Il film è la fotografia più clamorosa e paradossale di una Nazione organica e organizzata che assiste compatta a un corpo che si spegne, senza assistere: tutto ciò che dovrebbe proteggere comporta violenza e confusione, dalle forze di polizia alle regole che dettano il sistema processuale e quello carcerario. Cremonini rifugge ogni tentazione di retorica e di denuncia, adottando uno sguardo distante e asettico che lascia attoniti: memorabile il fuoricampo finale, in cui la macchina da presa riprende il volto di Ilaria (Jasmine Trinca), la sorella di Stefano, mentre le urla straziate dei genitori (straordinari Max Tortora e Milvia Marigliano) riconoscono il cadavere magrissimo e tumefatto del figlio.

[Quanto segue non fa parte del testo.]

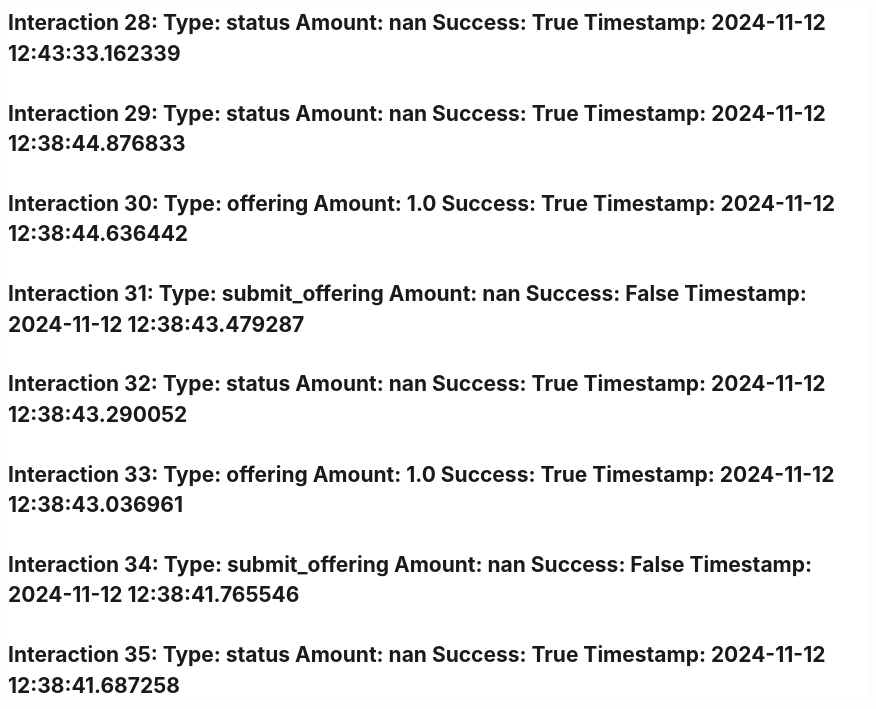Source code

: Interaction 28:
Type: status
Amount: nan
Success: True
Timestamp: 2024-11-12 12:43:33.162339
--------------------------------------------------

Interaction 29:
Type: status
Amount: nan
Success: True
Timestamp: 2024-11-12 12:38:44.876833
--------------------------------------------------

Interaction 30:
Type: offering
Amount: 1.0
Success: True
Timestamp: 2024-11-12 12:38:44.636442
--------------------------------------------------

Interaction 31:
Type: submit_offering
Amount: nan
Success: False
Timestamp: 2024-11-12 12:38:43.479287
--------------------------------------------------

Interaction 32:
Type: status
Amount: nan
Success: True
Timestamp: 2024-11-12 12:38:43.290052
--------------------------------------------------

Interaction 33:
Type: offering
Amount: 1.0
Success: True
Timestamp: 2024-11-12 12:38:43.036961
--------------------------------------------------

Interaction 34:
Type: submit_offering
Amount: nan
Success: False
Timestamp: 2024-11-12 12:38:41.765546
--------------------------------------------------

Interaction 35:
Type: status
Amount: nan
Success: True
Timestamp: 2024-11-12 12:38:41.687258
--------------------------------------------------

Il nostro cinema si presenta così nella sua veste migliore e Sulla mia pelle certifica la ricerca di un approccio inedito, secco e sgradevole, che non teme di suscitare reazioni di rigetto per la crudezza di temi e immagini, facendo riemergere uno scandalo italiano che non potrà mai essere risarcito. Un’opera preziosa, che partendo dalla tragedia di un singolo arriva a demolire le basi portanti del nostro vivere.